_ASSIGNMENT_
Using the entries below, copy exactly each line from the line with "Lees onze nieuwsbrief" up to and including the line with "ulteriori 60 distributori", with every picture left out.

_SUPPLIED INFORMATION_
>>

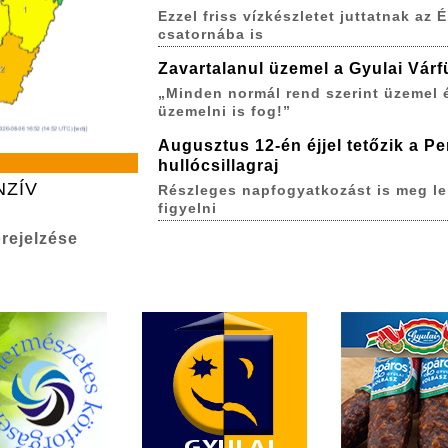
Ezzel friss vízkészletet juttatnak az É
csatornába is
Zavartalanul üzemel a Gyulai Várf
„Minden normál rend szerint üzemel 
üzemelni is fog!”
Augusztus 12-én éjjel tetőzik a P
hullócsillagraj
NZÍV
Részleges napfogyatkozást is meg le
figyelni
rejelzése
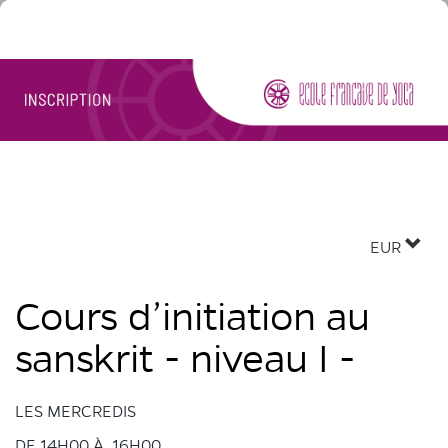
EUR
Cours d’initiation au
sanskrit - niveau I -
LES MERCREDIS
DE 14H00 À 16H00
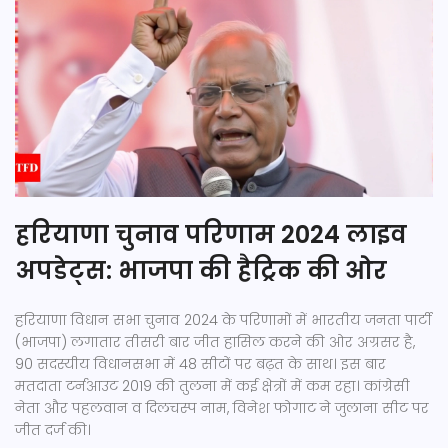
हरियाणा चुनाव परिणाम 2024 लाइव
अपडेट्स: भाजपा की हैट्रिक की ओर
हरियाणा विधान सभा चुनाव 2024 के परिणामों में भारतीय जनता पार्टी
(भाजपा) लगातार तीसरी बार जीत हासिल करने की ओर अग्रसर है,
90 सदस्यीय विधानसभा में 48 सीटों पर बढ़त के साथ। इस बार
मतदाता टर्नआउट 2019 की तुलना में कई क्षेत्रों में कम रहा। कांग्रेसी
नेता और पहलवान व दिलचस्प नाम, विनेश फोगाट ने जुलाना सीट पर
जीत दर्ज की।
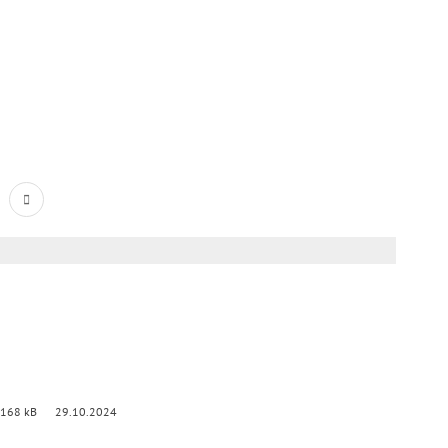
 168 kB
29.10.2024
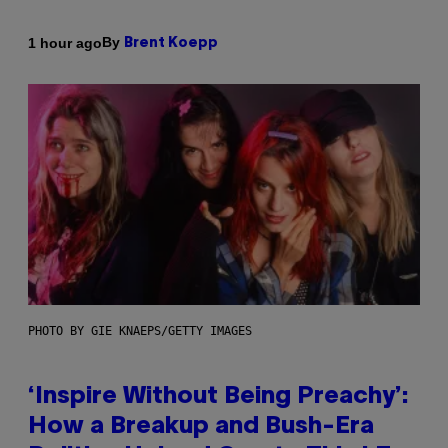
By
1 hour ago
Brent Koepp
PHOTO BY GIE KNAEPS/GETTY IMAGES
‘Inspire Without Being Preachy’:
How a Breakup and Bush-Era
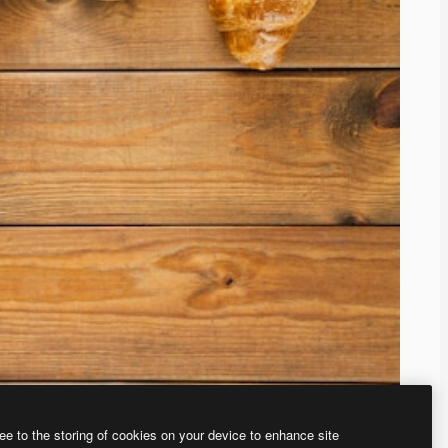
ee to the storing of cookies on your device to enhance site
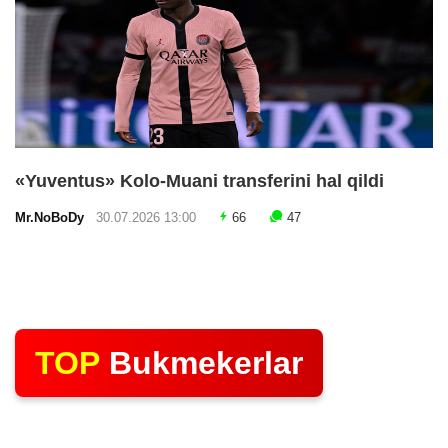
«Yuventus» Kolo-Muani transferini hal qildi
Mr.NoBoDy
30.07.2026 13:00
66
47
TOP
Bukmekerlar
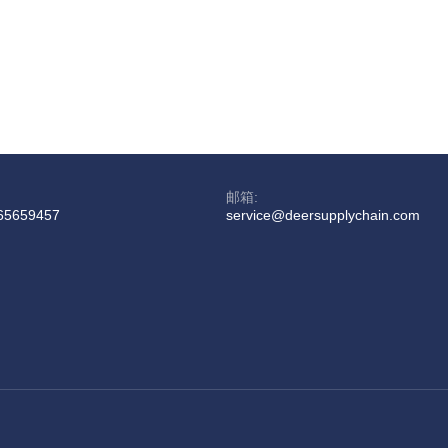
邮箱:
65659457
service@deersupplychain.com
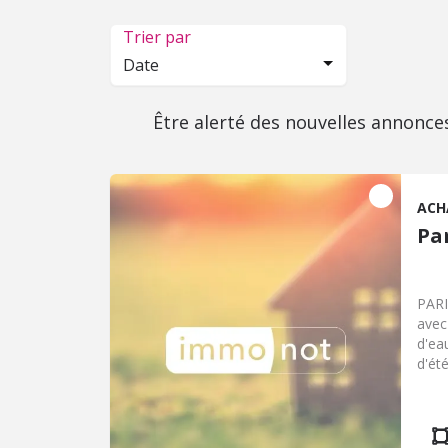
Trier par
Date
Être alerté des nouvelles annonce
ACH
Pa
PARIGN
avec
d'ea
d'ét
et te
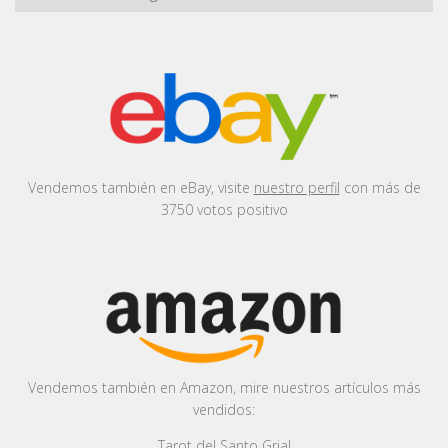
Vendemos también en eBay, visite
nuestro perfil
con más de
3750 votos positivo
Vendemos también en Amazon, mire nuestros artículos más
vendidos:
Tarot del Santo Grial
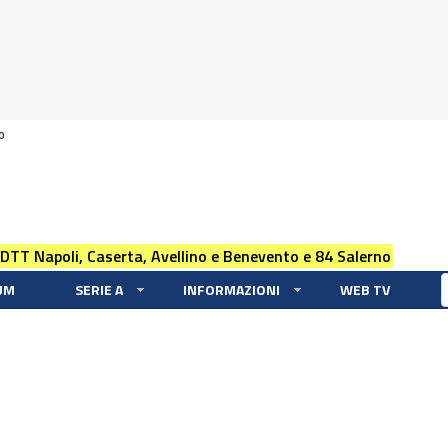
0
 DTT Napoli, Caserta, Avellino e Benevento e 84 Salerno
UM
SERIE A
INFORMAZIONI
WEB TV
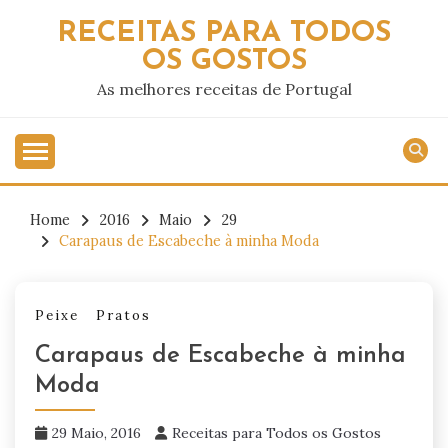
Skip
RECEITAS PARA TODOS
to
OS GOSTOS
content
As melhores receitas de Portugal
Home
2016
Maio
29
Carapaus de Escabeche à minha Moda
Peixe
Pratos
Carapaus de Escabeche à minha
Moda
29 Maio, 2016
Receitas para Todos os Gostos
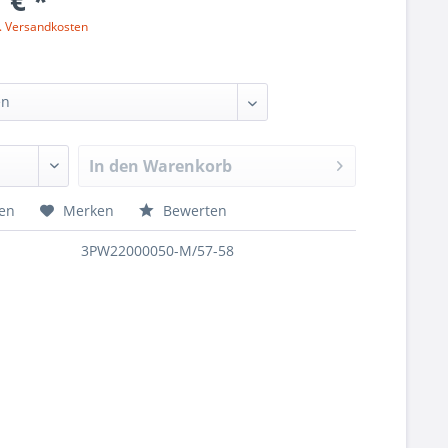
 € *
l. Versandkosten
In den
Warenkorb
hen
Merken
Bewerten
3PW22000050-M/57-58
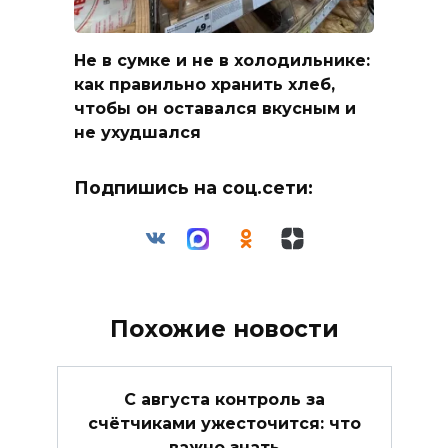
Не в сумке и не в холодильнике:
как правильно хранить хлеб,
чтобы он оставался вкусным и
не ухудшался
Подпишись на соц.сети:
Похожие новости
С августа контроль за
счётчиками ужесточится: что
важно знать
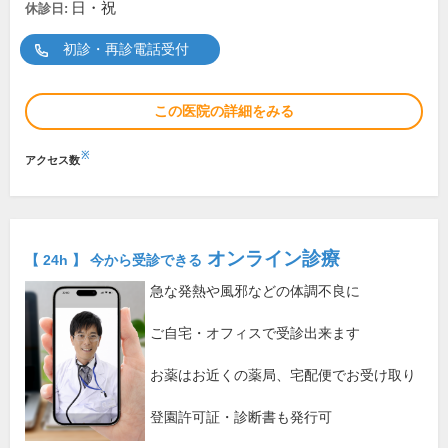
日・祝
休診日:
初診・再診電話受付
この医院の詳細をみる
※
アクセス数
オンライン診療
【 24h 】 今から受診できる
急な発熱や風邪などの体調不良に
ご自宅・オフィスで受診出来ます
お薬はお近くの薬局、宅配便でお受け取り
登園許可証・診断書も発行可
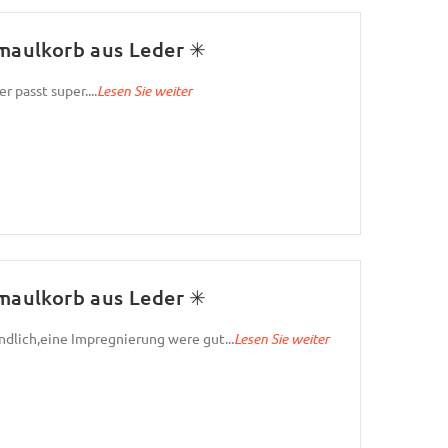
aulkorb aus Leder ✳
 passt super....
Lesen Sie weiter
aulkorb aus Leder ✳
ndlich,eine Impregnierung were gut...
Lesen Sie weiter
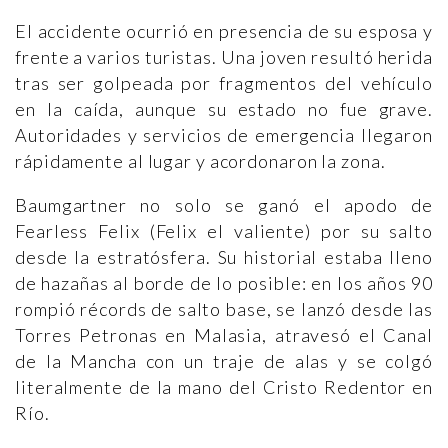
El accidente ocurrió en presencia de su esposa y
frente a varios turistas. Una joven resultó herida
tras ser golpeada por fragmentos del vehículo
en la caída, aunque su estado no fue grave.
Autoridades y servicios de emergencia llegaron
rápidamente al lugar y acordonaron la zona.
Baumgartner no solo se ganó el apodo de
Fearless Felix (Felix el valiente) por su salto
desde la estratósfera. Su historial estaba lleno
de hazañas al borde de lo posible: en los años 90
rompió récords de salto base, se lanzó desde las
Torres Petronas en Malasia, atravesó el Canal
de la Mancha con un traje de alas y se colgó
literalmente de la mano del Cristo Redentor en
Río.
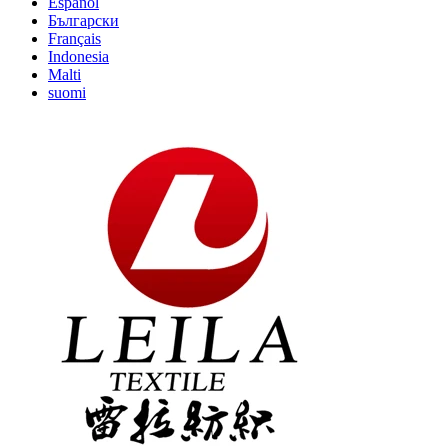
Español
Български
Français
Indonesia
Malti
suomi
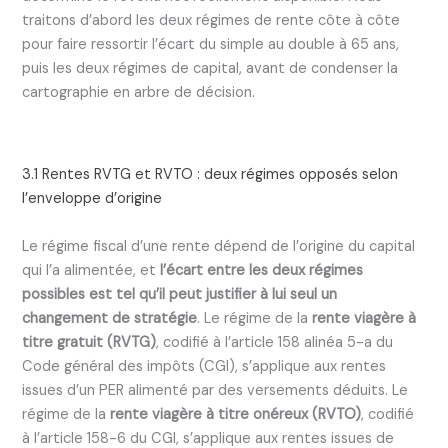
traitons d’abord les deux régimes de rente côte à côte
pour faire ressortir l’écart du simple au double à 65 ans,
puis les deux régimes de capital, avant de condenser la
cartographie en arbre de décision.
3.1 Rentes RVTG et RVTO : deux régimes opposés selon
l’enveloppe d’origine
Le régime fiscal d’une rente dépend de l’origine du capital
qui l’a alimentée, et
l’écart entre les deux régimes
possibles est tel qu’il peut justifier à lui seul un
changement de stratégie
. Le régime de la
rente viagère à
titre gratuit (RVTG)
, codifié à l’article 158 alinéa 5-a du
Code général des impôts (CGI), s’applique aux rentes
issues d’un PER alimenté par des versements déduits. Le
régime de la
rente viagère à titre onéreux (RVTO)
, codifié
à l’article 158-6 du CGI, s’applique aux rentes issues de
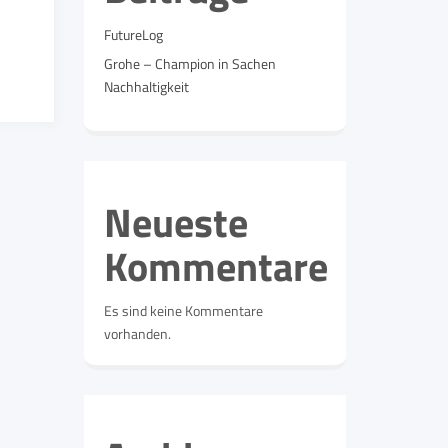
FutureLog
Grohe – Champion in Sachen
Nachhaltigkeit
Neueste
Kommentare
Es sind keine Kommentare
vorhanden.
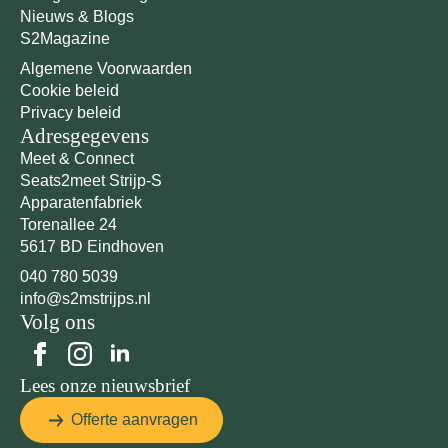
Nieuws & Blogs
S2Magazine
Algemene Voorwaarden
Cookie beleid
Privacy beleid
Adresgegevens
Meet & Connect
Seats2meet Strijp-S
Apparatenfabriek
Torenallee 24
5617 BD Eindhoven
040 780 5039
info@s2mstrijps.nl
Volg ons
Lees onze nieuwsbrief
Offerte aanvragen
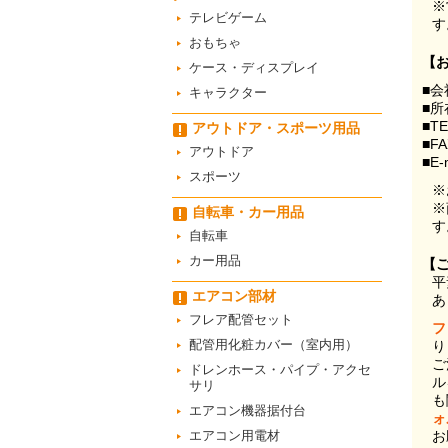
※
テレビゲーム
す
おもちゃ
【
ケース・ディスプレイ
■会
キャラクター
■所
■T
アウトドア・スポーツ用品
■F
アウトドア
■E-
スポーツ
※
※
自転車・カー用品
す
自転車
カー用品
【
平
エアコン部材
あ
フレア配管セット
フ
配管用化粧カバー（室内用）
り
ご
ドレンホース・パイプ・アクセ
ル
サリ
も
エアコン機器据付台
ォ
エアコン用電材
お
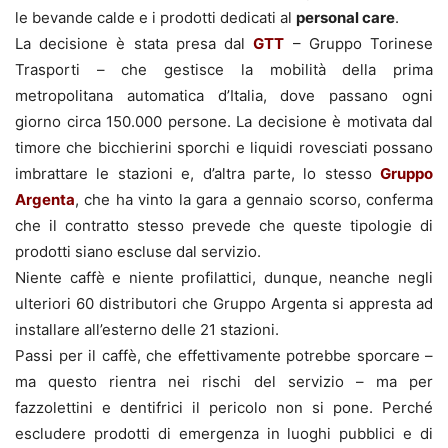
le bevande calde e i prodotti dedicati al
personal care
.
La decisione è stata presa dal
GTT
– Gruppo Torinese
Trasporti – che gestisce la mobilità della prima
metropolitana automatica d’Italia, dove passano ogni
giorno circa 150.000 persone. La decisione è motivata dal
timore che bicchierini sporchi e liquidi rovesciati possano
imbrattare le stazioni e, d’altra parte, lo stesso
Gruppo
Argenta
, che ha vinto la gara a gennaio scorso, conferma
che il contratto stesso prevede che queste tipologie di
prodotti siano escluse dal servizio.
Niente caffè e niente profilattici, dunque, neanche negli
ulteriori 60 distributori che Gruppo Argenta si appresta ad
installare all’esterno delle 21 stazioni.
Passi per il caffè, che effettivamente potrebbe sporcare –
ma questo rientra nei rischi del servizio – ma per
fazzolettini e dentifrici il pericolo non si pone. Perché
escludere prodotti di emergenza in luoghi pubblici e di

<<

_ANSWER SPACE_
Lees onze nieuwsbrief
Offerte aanvragen
※
テレビゲーム
す
おもちゃ
【
ケース・ディスプレイ
■会
キャラクター
■所
■T
アウトドア・スポーツ用品
■F
アウトドア
■E-
スポーツ
※
※
自転車・カー用品
す
自転車
カー用品
【
平
エアコン部材
あ
フレア配管セット
フ
配管用化粧カバー（室内用）
り
ご
ドレンホース・パイプ・アクセ
ル
サリ
も
エアコン機器据付台
ォ
エアコン用電材
お
le bevande calde e i prodotti dedicati al
personal care
.
La decisione è stata presa dal
GTT
– Gruppo Torinese
Trasporti – che gestisce la mobilità della prima
metropolitana automatica d’Italia, dove passano ogni
giorno circa 150.000 persone. La decisione è motivata dal
timore che bicchierini sporchi e liquidi rovesciati possano
imbrattare le stazioni e, d’altra parte, lo stesso
Gruppo
Argenta
, che ha vinto la gara a gennaio scorso, conferma
che il contratto stesso prevede che queste tipologie di
prodotti siano escluse dal servizio.
Niente caffè e niente profilattici, dunque, neanche negli
ulteriori 60 distributori che Gruppo Argenta si appresta ad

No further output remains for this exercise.